▸ **Work instructions**:
a) Answer these questions using the Fauna Hodel biography below:
(i) Which two genres are listed for her writing?
(ii) Which murder mystery was George Hodel a suspect in?
(iii) In what city and state did the family that adopted Fauna live?
b) Translate this sentence from the Fauna Hodel biography below into Spanish: "Through her maternal grandfather, Fauna was of Russian-Jewish ancestry."
c) Please output the passage of the Fauna Hodel biography below that runs from "- Born: August" up to and including "Dahlia murder mystery.", word for word.

▸ **Text section**:
● ● ● ● ● ● ●
- Born: August 1, 1951 San Francisco, California, U.S.
- Died: September 30, 2017 (aged 66)
- Occupations: Author, Motivational Speaker
- Children: Yvette Gentile, Rasha Pecoraro
- Writing career
- Genre: Memoir, True Crime
- Notable work: One Day She'll Darken: The Mysterious Beginnings of Fauna Hodel

= Fauna Hodel =

American author (1951–2017)

Fauna Hodel (August 1, 1951 – September 30, 2017) was an American author and motivational speaker, who wrote the true-crime memoir One Day She'll Darken: The Mysterious Beginnings of Fauna Hodel, documenting her unusual beginnings and the connection to her grandfather, George Hodel, a suspect in the Black Dahlia murder mystery.

== Early life ==
Born August 1, 1951, in San Francisco, Hodel was the first child of 16-year-old Tamar Nais Hodel, and also the granddaughter of Los Angeles doctor and socialite George Hodel. Through her maternal grandfather, Fauna was of Russian-Jewish ancestry. Fauna's birth father was unknown, and the troubled Tamar gave up Fauna for adoption. Because her father was listed on her birth certificate as an "unknown Negro", Fauna was adopted by an African-American family in Reno, Nevada. Told she was multiracial, Fauna was raised by Jimmie Lee Greenwade (later Faison) and given the name "Patricia Ann Greenwade". She spent her formative years not knowing her name or biological parentage.
● ● ● ● ● ● ●
▸ **Input data**:

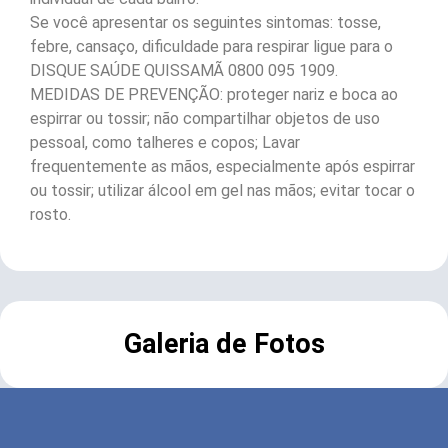
Se você apresentar os seguintes sintomas: tosse,
febre, cansaço, dificuldade para respirar ligue para o
DISQUE SAÚDE QUISSAMÃ 0800 095 1909.
MEDIDAS DE PREVENÇÃO: proteger nariz e boca ao
espirrar ou tossir; não compartilhar objetos de uso
pessoal, como talheres e copos; Lavar
frequentemente as mãos, especialmente após espirrar
ou tossir; utilizar álcool em gel nas mãos; evitar tocar o
rosto.
Galeria de Fotos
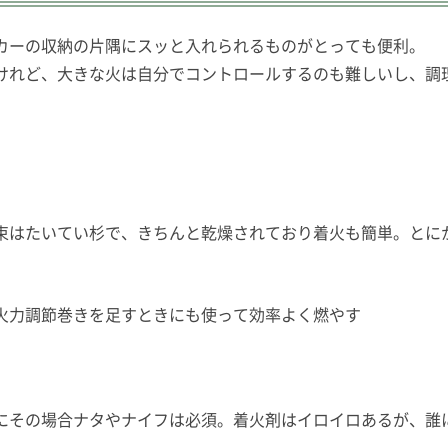
カーの収納の片隅にスッと入れられるものがとっても便利。
けれど、大きな火は自分でコントロールするのも難しいし、調
束はたいてい杉で、きちんと乾燥されており着火も簡単。とに
火力調節巻きを足すときにも使って効率よく燃やす
にその場合ナタやナイフは必須。着火剤はイロイロあるが、誰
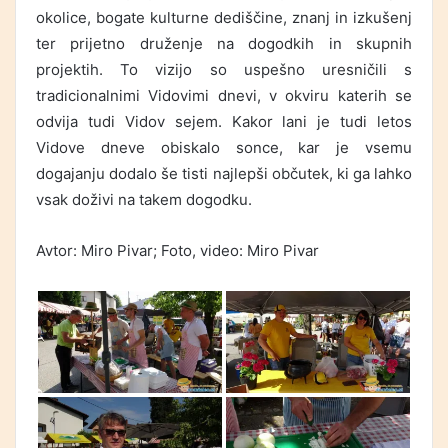
okolice, bogate kulturne dediščine, znanj in izkušenj
ter prijetno druženje na dogodkih in skupnih
projektih. To vizijo so uspešno uresničili s
tradicionalnimi Vidovimi dnevi, v okviru katerih se
odvija tudi Vidov sejem. Kakor lani je tudi letos
Vidove dneve obiskalo sonce, kar je vsemu
dogajanju dodalo še tisti najlepši občutek, ki ga lahko
vsak doživi na takem dogodku.
Avtor: Miro Pivar; Foto, video: Miro Pivar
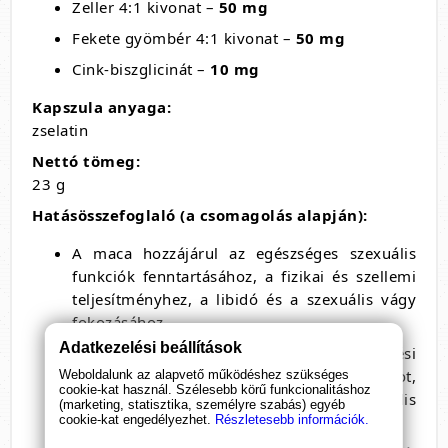
Zeller 4:1 kivonat –
50 mg
Fekete gyömbér 4:1 kivonat –
50 mg
Cink-biszglicinát –
10 mg
Kapszula anyaga:
zselatin
Nettó tömeg:
23 g
Hatásösszefoglaló (a csomagolás alapján):
A maca hozzájárul az egészséges szexuális
funkciók fenntartásához, a fizikai és szellemi
teljesítményhez, a libidó és a szexuális vágy
fokozásához.
Adatkezelési beállítások
A ginseng támogathatja a merevedési
funkciót, segíthet csökkenteni a fáradtságot,
Weboldalunk az alapvető működéshez szükséges
cookie-kat használ. Szélesebb körű funkcionalitáshoz
növelheti a vitalitást és a szexuális
(marketing, statisztika, személyre szabás) egyéb
cookie-kat engedélyezhet.
Részletesebb információk.
teljesítőképességet.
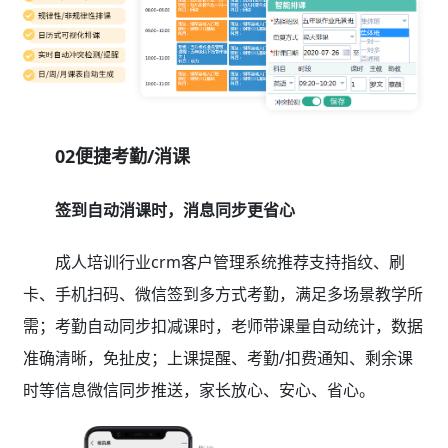
02便捷考勤/消课
签到自动消课时，消息同步更省心
成人培训行业crm客户管理系统推荐支持指纹、刷
卡、手机扫码、微信签到多方式考勤，满足多场景教学所
需；考勤自动同步扣减课时，老师带课量自动统计，数据
准确清晰，免扯皮；上课提醒、考勤/扣费通知、剩余课
时等信息微信同步推送，家长放心、安心、省心。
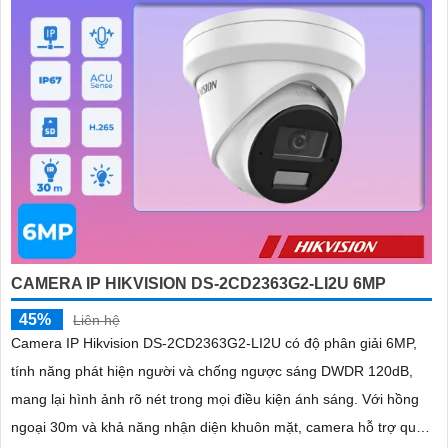
CAMERA IP HIKVISION DS-2CD2363G2-LI2U 6MP
45%
Liên hệ
Camera IP Hikvision DS-2CD2363G2-LI2U có độ phân giải 6MP,
tính năng phát hiện người và chống ngược sáng DWDR 120dB,
mang lại hình ảnh rõ nét trong mọi điều kiện ánh sáng. Với hồng
ngoại 30m và khả năng nhận diện khuôn mặt, camera hỗ trợ quan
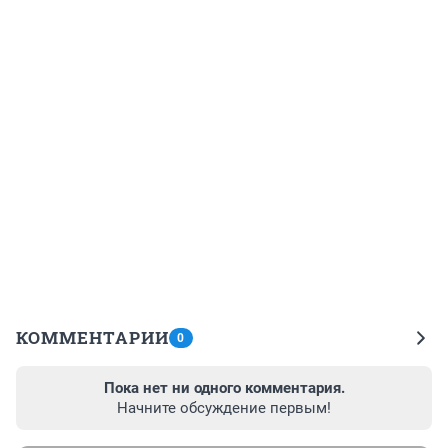
КОММЕНТАРИИ
0
Пока нет ни одного комментария.
Начните обсуждение первым!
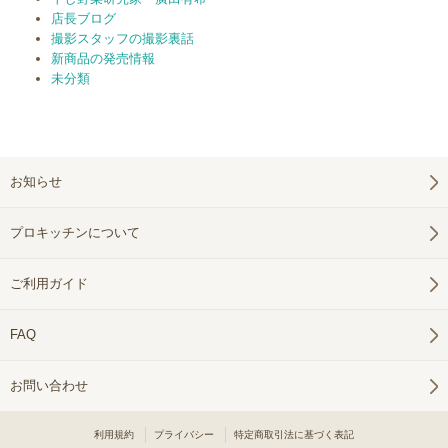
店長ブログ
撮影スタッフの撮影裏話
新商品の発売情報
未分類
お知らせ
プロキッチンについて
ご利用ガイド
FAQ
お問い合わせ
利用規約
プライバシー
特定商取引法に基づく表記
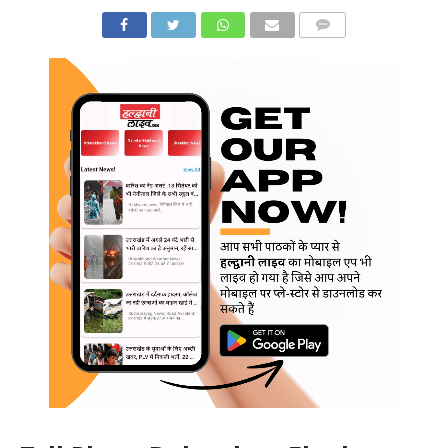
COMMENTS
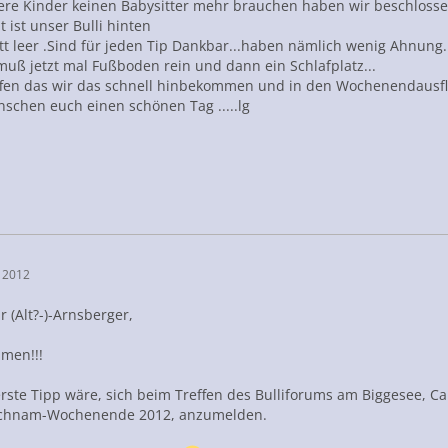
ere Kinder keinen Babysitter mehr brauchen haben wir beschlossen
ist unser Bulli hinten
t leer .Sind für jeden Tip Dankbar...haben nämlich wenig Ahnung...
muß jetzt mal Fußboden rein und dann ein Schlafplatz...
ffen das wir das schnell hinbekommen und in den Wochenendausflu
schen euch einen schönen Tag .....lg
 2012
hr (Alt?-)-Arnsberger,
mmen!!!
 erste Tipp wäre, sich beim Treffen des Bulliforums am Biggesee, 
ichnam-Wochenende 2012, anzumelden.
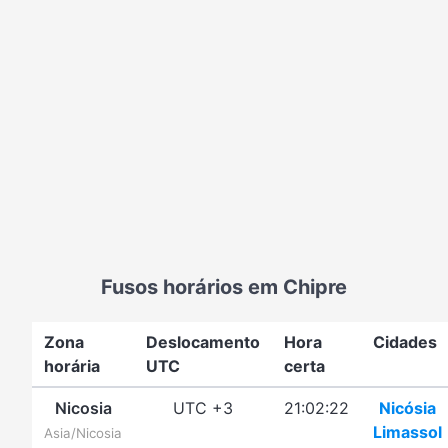
Fusos horários em Chipre
Zona
Deslocamento
Hora
Cidades
horária
UTC
certa
Nicosia
UTC +3
21:02:22
Nicósia
Limassol
Asia/Nicosia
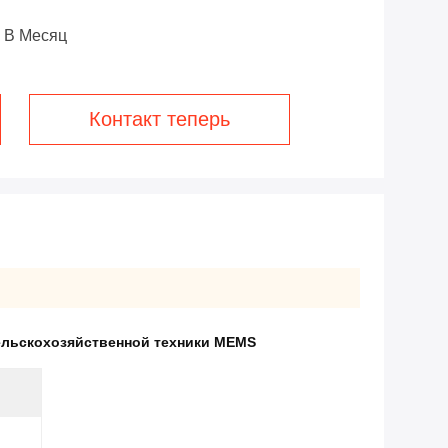
 В Месяц
Контакт теперь
ельскохозяйственной техники MEMS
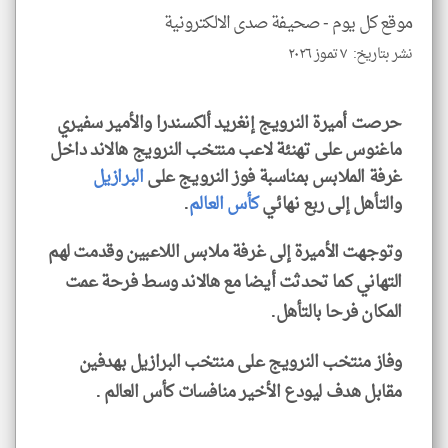
الا
موقع كل يوم -
صحيفة صدى الالكترونية
للمق
نشر بتاريخ: ٧ تموز ٢٠٢٦
حرصت أميرة النرويج إنغريد ألكسندرا والأمير سفيري
ماغنوس على تهنئة لاعب منتخب النرويج هالاند داخل
klyoum.com
غرفة الملابس بمناسبة فوز النرويج على
البرازيل
والتأهل إلى ربع نهائي
كأس العالم
.
وتوجهت الأميرة إلى غرفة ملابس اللاعبين وقدمت لهم
التهاني كما تحدثت أيضا مع هالاند وسط فرحة عمت
المكان فرحا بالتأهل.
وفاز منتخب النرويج على منتخب البرازيل بهدفين
مقابل هدف ليودع الأخير منافسات كأس العالم .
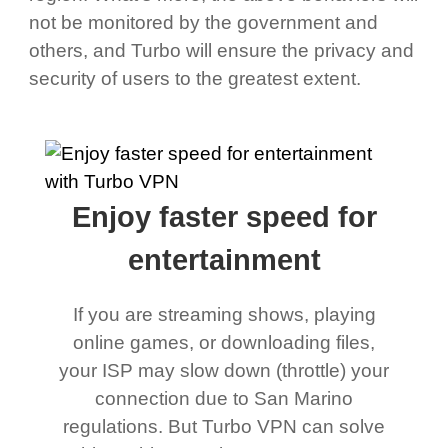
not be monitored by the government and
others, and Turbo will ensure the privacy and
security of users to the greatest extent.
Enjoy faster speed for
entertainment
If you are streaming shows, playing
online games, or downloading files,
your ISP may slow down (throttle) your
connection due to San Marino
regulations. But Turbo VPN can solve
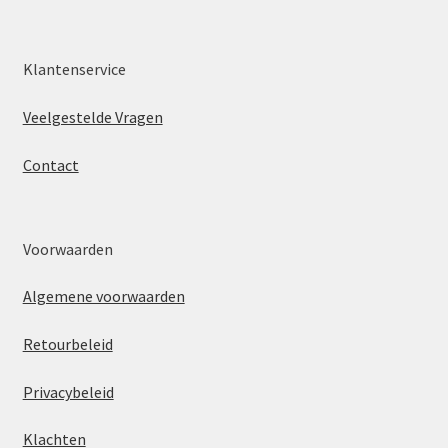
Klantenservice
Veelgestelde Vragen
Contact
Voorwaarden
Algemene voorwaarden
Retourbeleid
Privacybeleid
Klachten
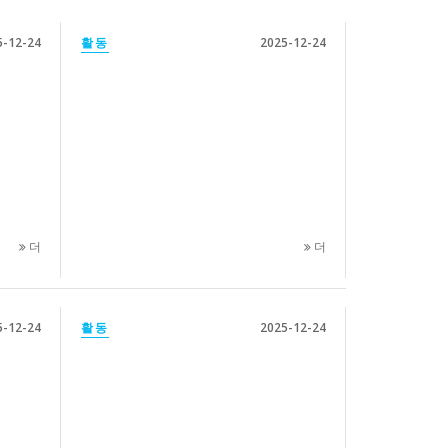
5-12-24
활동
2025-12-24
더
더
5-12-24
활동
2025-12-24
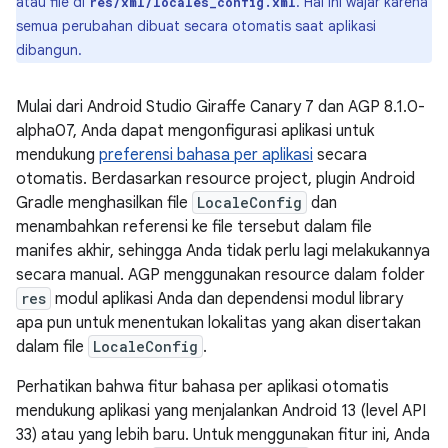
atau file di
. Hal ini wajar karena
res/xml/locales_config.xml
semua perubahan dibuat secara otomatis saat aplikasi
dibangun.
Mulai dari Android Studio Giraffe Canary 7 dan AGP 8.1.0-
alpha07, Anda dapat mengonfigurasi aplikasi untuk
mendukung
preferensi bahasa per aplikasi
secara
otomatis. Berdasarkan resource project, plugin Android
Gradle menghasilkan file
LocaleConfig
dan
menambahkan referensi ke file tersebut dalam file
manifes akhir, sehingga Anda tidak perlu lagi melakukannya
secara manual. AGP menggunakan resource dalam folder
res
modul aplikasi Anda dan dependensi modul library
apa pun untuk menentukan lokalitas yang akan disertakan
dalam file
LocaleConfig
.
Perhatikan bahwa fitur bahasa per aplikasi otomatis
mendukung aplikasi yang menjalankan Android 13 (level API
33) atau yang lebih baru. Untuk menggunakan fitur ini, Anda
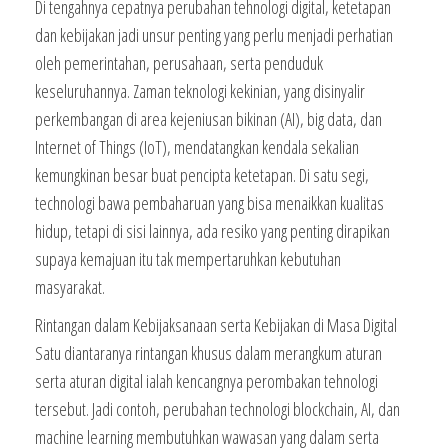
Di tengahnya cepatnya perubahan tehnologi digital, ketetapan
dan kebijakan jadi unsur penting yang perlu menjadi perhatian
oleh pemerintahan, perusahaan, serta penduduk
keseluruhannya. Zaman teknologi kekinian, yang disinyalir
perkembangan di area kejeniusan bikinan (AI), big data, dan
Internet of Things (IoT), mendatangkan kendala sekalian
kemungkinan besar buat pencipta ketetapan. Di satu segi,
technologi bawa pembaharuan yang bisa menaikkan kualitas
hidup, tetapi di sisi lainnya, ada resiko yang penting dirapikan
supaya kemajuan itu tak mempertaruhkan kebutuhan
masyarakat.
Rintangan dalam Kebijaksanaan serta Kebijakan di Masa Digital
Satu diantaranya rintangan khusus dalam merangkum aturan
serta aturan digital ialah kencangnya perombakan tehnologi
tersebut. Jadi contoh, perubahan technologi blockchain, AI, dan
machine learning membutuhkan wawasan yang dalam serta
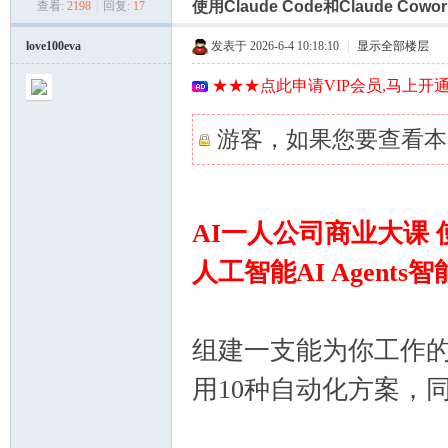
索
使用Claude Code和Claude Co
查看:
2198
|
回复:
17
美
»
›
›
›
love100eva
发表于 2026-6-4 10:18:10
|
显示全部楼层
★★★点此申请VIP会员,马上开通
游客，如果您要查看本
河
AI一人公司商业大课 使用C
人工智能AI Agents智
组建一支能为你工作
用10种自动化方案，
学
● ● ● ● ● ● ●
▸ **Your written answers**:
a)
(i) Memoir and true crime.
(ii) The Black Dahlia murder mystery.
(iii) Reno, Nevada.

b) A través de su abuelo materno, Fauna tenía ascendencia judía rusa.

c)
- Born: August 1, 1951 San Francisco, California, U.S.
- Died: September 30, 2017 (aged 66)
- Occupations: Author, Motivational Speaker
- Children: Yvette Gentile, Rasha Pecoraro
- Writing career
- Genre: Memoir, True Crime
- Notable work: One Day She'll Darken: The Mysterious Beginnings of Fauna Hodel

= Fauna Hodel =

American author (1951–2017)

Fauna Hodel (August 1, 1951 – September 30, 2017) was an American author and motivational speaker, who wrote the true-crime memoir One Day She'll Darken: The Mysterious Beginnings of Fauna Hodel, documenting her unusual beginnings and the connection to her grandfather, George Hodel, a suspect in the Black Dahlia murder mystery.